A 1,—he answered.—Painted and papered as good as new. Gabs in all the rooms up to the sky-parlors. Old woman's layin' up money, they say. Means to send Ben Franklin to college.—Just then the first bell rang for church, and my friend, who, I understand, has become a most exemplary member of society, said he must be off to get ready for meetin', and told the young one to "shake dada," which he did with his closed fist, in a somewhat menacing manner. And so the young man John, as we used to call him, took the pole of the miniature carriage, and pushed the small pugilist before him homewards, followed, in a somewhat leisurely way, by his pleasant-looking lady-companion, and I sent a sigh and a smile after him.
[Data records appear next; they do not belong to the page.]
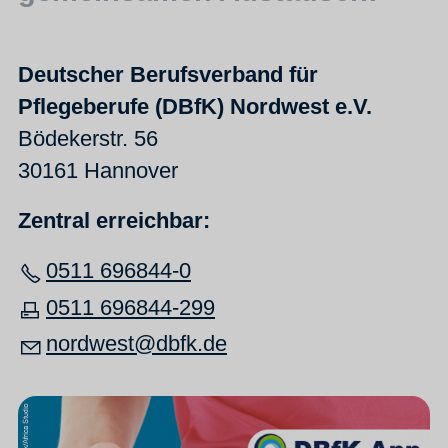
Deutscher Berufsverband für
Pflegeberufe
(DBfK) Nordwest e.V.
Bödekerstr. 56
30161 Hannover
Zentral erreichbar:
0511 696844-0
0511 696844-299
nordwest@dbfk.de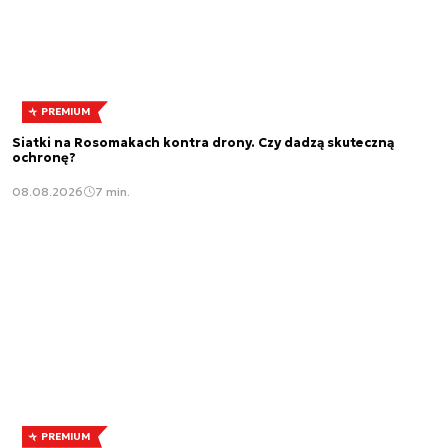
PREMIUM
Siatki na Rosomakach kontra drony. Czy dadzą skuteczną
ochronę?
08.08.2026
7 min.
PREMIUM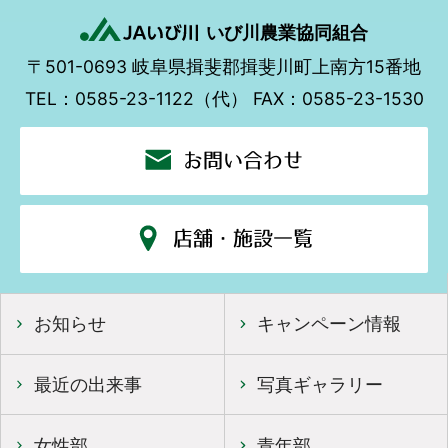
いび川農業協同組合
〒501-0693
岐阜県揖斐郡揖斐川町上南方15番地
TEL：0585-23-1122（代）
FAX：0585-23-1530
お問い合わせ
店舗・施設一覧
お知らせ
キャンペーン情報
最近の出来事
写真ギャラリー
女性部
青年部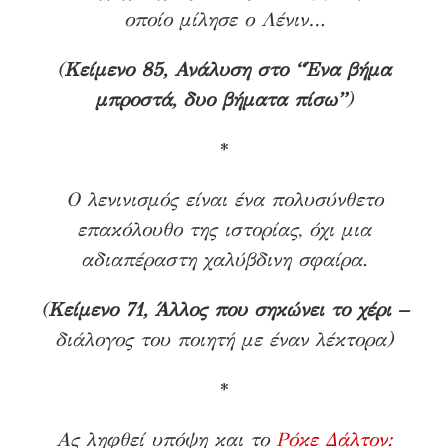
οποίο μίλησε ο Λένιν…
(
Κείμενο 85, Ανάλυση στο “Ένα βήμα
μπροστά, δυο βήματα πίσω”
)
*
Ο λενινισμός είναι ένα πολυσύνθετο
επακόλουθο της ιστορίας, όχι μια
αδιαπέραστη χαλύβδινη σφαίρα.
(
Κείμενο 71, Άλλος που σηκώνει το χέρι –
διάλογος του ποιητή με έναν λέκτορα)
*
Ας ληφθεί υπόψη και το
Ρόκε Δάλτον: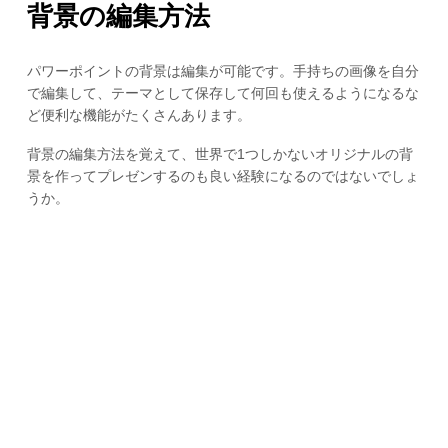
背景の編集方法
パワーポイントの背景は編集が可能です。手持ちの画像を自分
で編集して、テーマとして保存して何回も使えるようになるな
ど便利な機能がたくさんあります。
背景の編集方法を覚えて、世界で1つしかないオリジナルの背
景を作ってプレゼンするのも良い経験になるのではないでしょ
うか。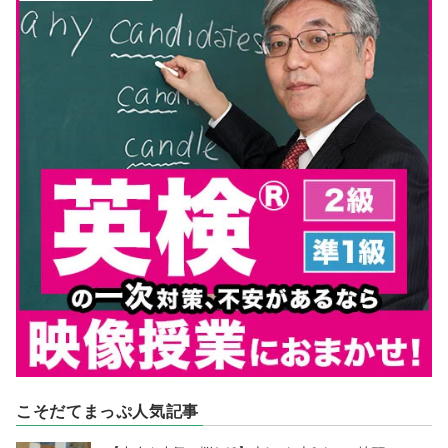
こそだてまっぷ人気記事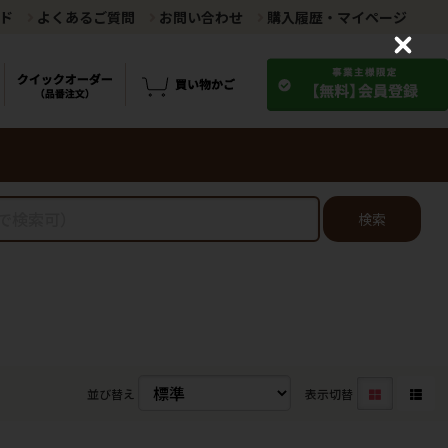
ド
よくあるご質問
お問い合わせ
購入履歴・マイページ
C
l
o
s
e
検索
並び替え
表示切替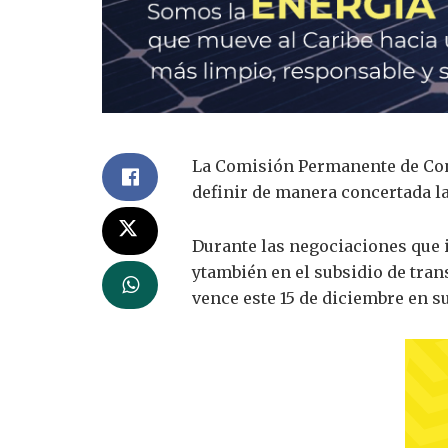
La Comisión Permanente de Conc
definir de manera concertada la
Durante las negociaciones que i
ytambién en el subsidio de tran
vence este 15 de diciembre en s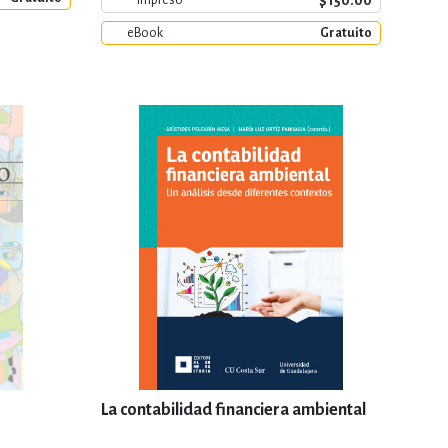
$150.00
eBook
Gratuito
La contabilidad financiera ambiental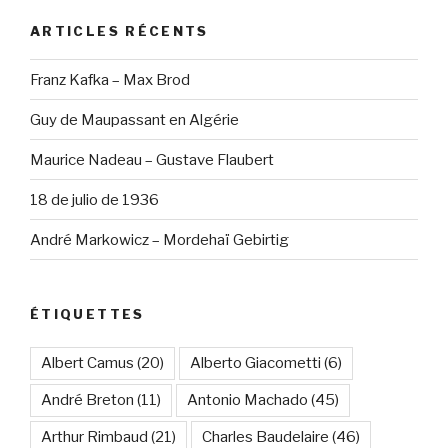
ARTICLES RÉCENTS
Franz Kafka – Max Brod
Guy de Maupassant en Algérie
Maurice Nadeau – Gustave Flaubert
18 de julio de 1936
André Markowicz – Mordehaï Gebirtig
ÉTIQUETTES
Albert Camus
(20)
Alberto Giacometti
(6)
André Breton
(11)
Antonio Machado
(45)
Arthur Rimbaud
(21)
Charles Baudelaire
(46)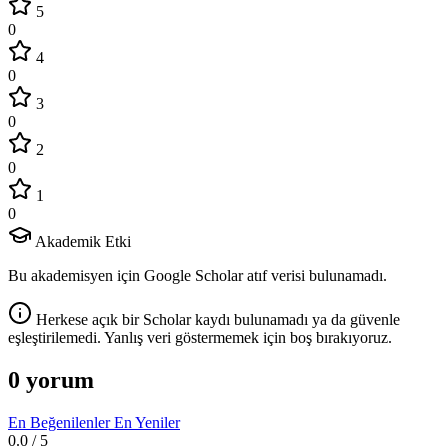
5
0
4
0
3
0
2
0
1
0
Akademik Etki
Bu akademisyen için Google Scholar atıf verisi bulunamadı.
Herkese açık bir Scholar kaydı bulunamadı ya da güvenle
eşleştirilemedi. Yanlış veri göstermemek için boş bırakıyoruz.
0 yorum
En Beğenilenler
En Yeniler
0.0
/ 5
That evening, as soon as it was dark, I could not help going round by the old boarding-house. The "gahs" was lighted, but the curtains, or, more properly, the painted shades, were not down. And so I stood there and looked in along the table where the boarders sat at the evening meal,—our old breakfast-table, which some of us feel as if we knew so well. There were new faces at it, but also old and familiar ones.—The land-lady, in a wonderfully smart cap, looking young, comparatively speaking, and as if half the wrinkles had been ironed out of her forehead.—Her daughter, in rather dressy half-mourning, with a vast brooch of jet, got up, apparently, to match the gentleman next her, who was in black costume and sandy hair,—the last rising straight from his forehead, like the marble flame one sometimes sees at the top of a funeral urn.—The poor relation, not in absolute black, but in a stuff with specks of white; as much as to say, that, if there were any more Hirams left to sigh for her, there were pin-holes in the night of her despair, through which a ray of hope might find its way to—an adorer.—Master Benjamin Franklin, grown taller of late, was in the act of splitting his face open with a wedge of pie, so that his features were seen to disadvantage for the moment.—The good old gentleman was sitting still and thoughtful. All at once he turned his face toward the window where I stood, and, just as if he had seen me, smiled his benignant smile. It was a recollection of some past pleasant moment; but it fell upon me like the blessing of a father.